Home » Questions » Computers [ Ask a new question ]

What is the difference between “Size” and “Size on disk?”

What is the difference between “Size” and “Size on disk?”

Looking at the properties for a Windows file I get two attributes, “Size” and “Size on disk,” and "Size on disk" is always larger.

Asked by: Guest | Views: 377
Total answers/comments: 2
Guest [Entry]

"Size is the actual size of the file in bytes.

Size on disk is the actual amount of space being taken up on the disk. They differ because the disk is divided into tracks and sectors, and can allocate blocks of discrete size.

For a more detailed explanation, see this text which I copied from another site:

We know that a disk is made up of Tracks and Sectors. In Windows that means the OS allocates space for files in ""clusters"" or ""allocation units"".

The size of a cluster can vary, but typical ranges are from 512 bytes to 32K or more. For example, on my C:\ drive, the allocation unit is 4096 bytes. This means that Windows will allocate 4096 bytes for any file or portion of a file that is from 1 to 4096 bytes in length.

If I have a file that is 17KB (kilo bytes), then the Size on disk would be 20.48 KB (or 20480 bytes). The calculation would be 4096 (1 allocation unit) x 5 = 20480 bytes. It takes 5 allocation units to hold a 17KB file.

Another example would be if I have a file that is 2000 bytes in size. The file size on disk would be 4096 bytes. The reason is, because even though the entire file can fit inside one allocation unit, it still takes up 4096 of space (one allocation unit) on disk (only one file can use an allocation unit and cannot be shared with other files).

So the size on disk is the space of all those sectors in which the file is saved. That means,usually, the size on disk is always greater than the actual size.

So the actual size of a file(s) or folder(s) should always be taken from the Size value when viewing the properties window.

Source: What's The Difference Between Size And Size On Disk In Windows Folder Properties."
Guest [Entry]

"Cluster Slack Space

You cannot access each individual byte on a storage medium separately. To do so would be terribly inefficient because the system needs some way of keeping track of which ones are used and which are free (i.e., a list), so doing so for each byte separately would create too much overheard (for each individual byte, i.e. 1-to-1, the list would be as big as the medium itself!)

Instead, the medium is broken up into chunks, blocks, units, groups, whatever you want to call them (the technical term is clusters), each of which contains a—consistent—number of bytes (you can usually specify the size of the clusters since different uses call for different sizes to reduce waste).

When a file is saved to disk, the size of the file is divided by the cluster size and rounded up if needed. This means that unless the filesize is exactly divisible by the cluster size, some of the cluster ends up being unused and thus wasted.
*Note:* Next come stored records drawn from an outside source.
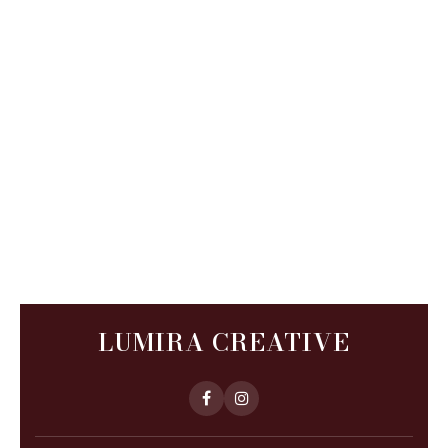
LUMIRA CREATIVE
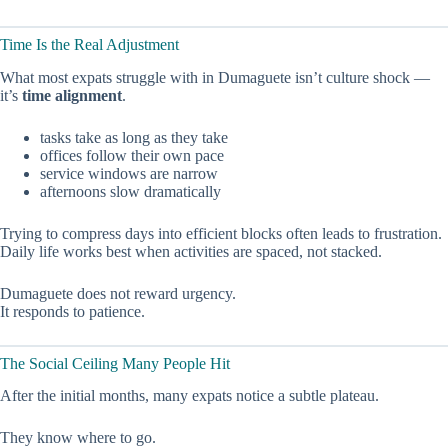
Time Is the Real Adjustment
What most expats struggle with in Dumaguete isn’t culture shock —
it’s
time alignment
.
tasks take as long as they take
offices follow their own pace
service windows are narrow
afternoons slow dramatically
Trying to compress days into efficient blocks often leads to frustration.
Daily life works best when activities are spaced, not stacked.
Dumaguete does not reward urgency.
It responds to patience.
The Social Ceiling Many People Hit
After the initial months, many expats notice a subtle plateau.
They know where to go.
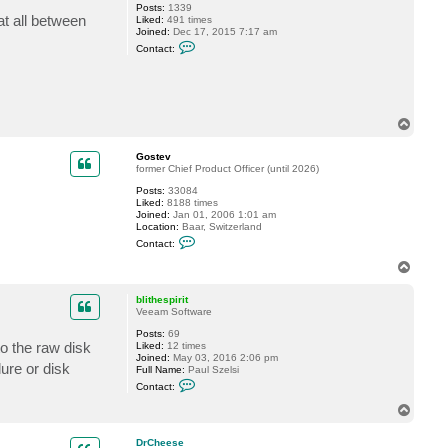
Posts:
1339
a
at all between
Liked:
491 times
n
Joined:
Dec 17, 2015 7:17 am
d
C
o
Contact:
o
_
n
u
t
k
a
c
t
T
m
o
k
p
r
Gostev
e
former Chief Product Officer (until 2026)
t
z
Posts:
33084
e
Liked:
8188 times
r
Joined:
Jan 01, 2006 1:01 am
Location:
Baar, Switzerland
C
Contact:
o
n
T
t
o
a
p
c
blithespirit
t
Veeam Software
G
Posts:
69
o
to the raw disk
Liked:
12 times
s
Joined:
May 03, 2016 2:06 pm
t
ure or disk
Full Name:
Paul Szelsi
e
C
v
Contact:
o
n
T
t
o
a
p
c
DrCheese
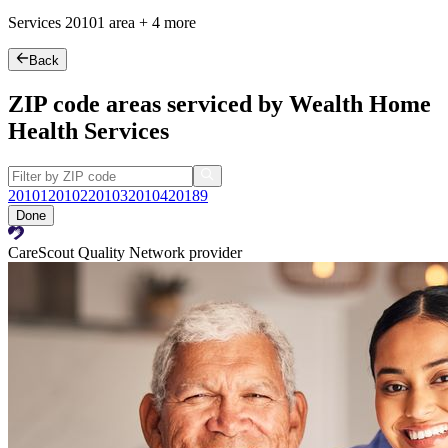
Services
20101
area +
4 more
Back
ZIP code areas serviced by Wealth Home
Health Services
20101
20102
20103
20104
20189
Done
CareScout Quality Network provider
When you view the properties for a file, you see the true size of the file as well as the size it takes up on disk which includes any “slack”, that is, the “cluster tips” that are unused. This is usually not much per-file and the size on disk will usually be almost equal to the actual size, but when you add up the wasted space from all the thousands of files on a drive, they can add up. Therefore, when you view the size of a large folder, especially one with many tiny files that are smaller than a cluster, the size on disk (i.e., the amount of disk space marked as used) can end up being significantly larger than the actual size (i.e., the amount space the files actual require).

In a case like above, what you can try is to reduce the cluster size so that each file wastes less space. Generally, a drive with mostly lost of little files should use the smallest cluster size possible (to reduce waste) and a drive with mostly large files should use the largest cluster size possible (this way the bookkeeping structures end up being smaller).

Even at a lower level, if each cluster is only a single sector, unless a file is an exact multiple of the size of the sectors on the drive (usually 512 bytes traditionally, now often 4,096 with Advanced Format disks), then there will still be unused space between the end of the file and the end of the sector.

Compression

Another scenario where you might see a difference between the actual file size and size on disk is with compression. When a drive is compressed (e.g., using DriveSpace, NTFS compression, etc.) then there will be a difference between the size of the actual file (which needs to be know), and the actual size that the file occupies (i.e., uses or “takes up”) on the disk.

Shortcuts and Hardlinks

Yet another scenario that could result in a difference is with hardlinks. With file-systems that support hardlinks, when a duplicate file is created, instead of making a whole new file that takes up space for itself, the file-system creates a shortcut to the file so that both (or all three, etc.) copies point to the same physical file on disk. Therefore, when there are two files pointing to the same data, they each have the same size, but take up only slightly more than the space to store a single copy."